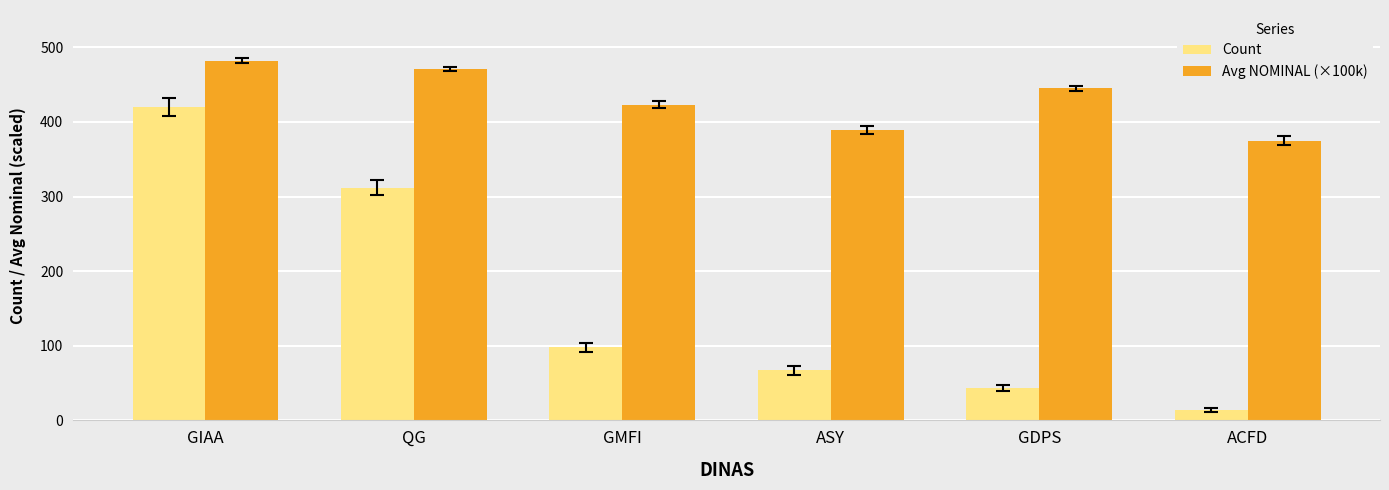

Reading left to right, list all the values displayed in this chart.

Count: GIAA=420.0	QG=312.0	GMFI=98.0	ASY=67.0	GDPS=43.0	ACFD=14.0
Avg NOMINAL (×100k): GIAA=482.0	QG=471.0	GMFI=423.0	ASY=389.0	GDPS=445.0	ACFD=375.0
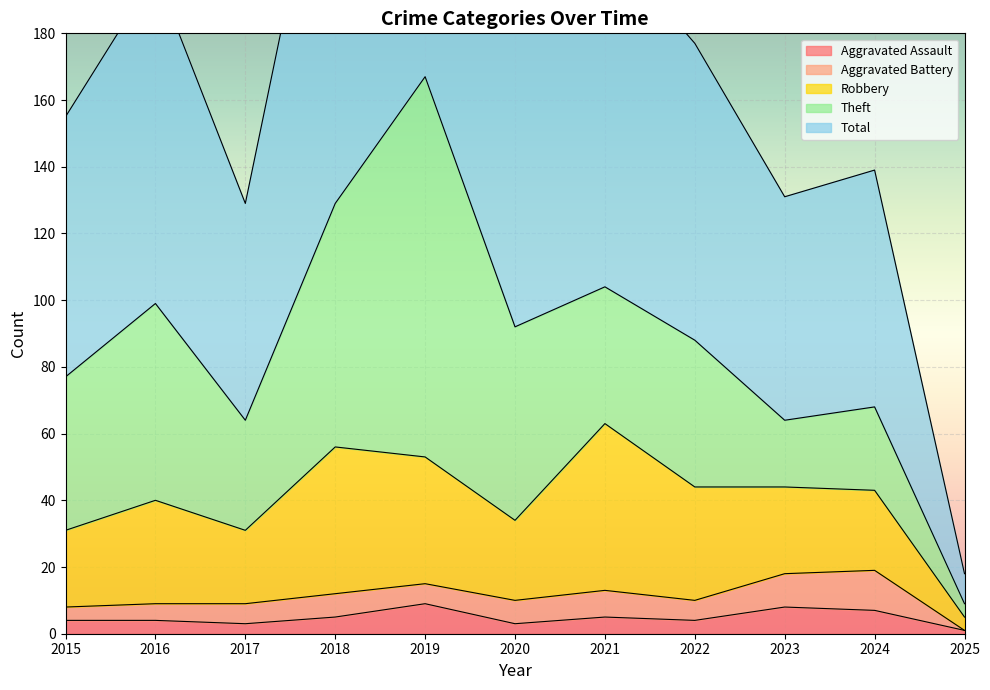

At 2019, list the series in order from smallest to largest.

Aggravated Battery, Aggravated Assault, Robbery, Theft, Total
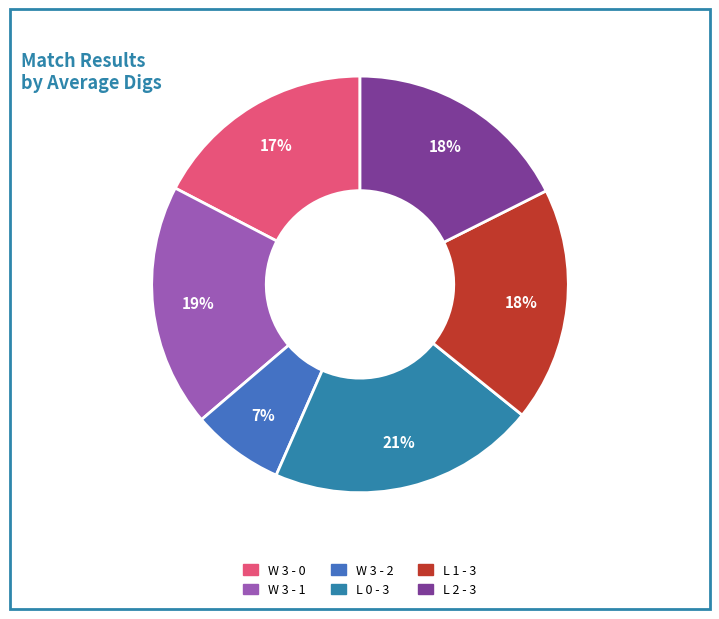

Which slice is the smallest?

W 3 - 2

■ **Directions for this task**:
Reproduce all of the data above word for word, leaving out the pictures.

■ **Response for this exercise**:
Reading left to right, list all the values displayed in this chart.

Count: GIAA=420.0	QG=312.0	GMFI=98.0	ASY=67.0	GDPS=43.0	ACFD=14.0
Avg NOMINAL (×100k): GIAA=482.0	QG=471.0	GMFI=423.0	ASY=389.0	GDPS=445.0	ACFD=375.0

At 2019, list the series in order from smallest to largest.

Aggravated Battery, Aggravated Assault, Robbery, Theft, Total

Which slice is the smallest?

W 3 - 2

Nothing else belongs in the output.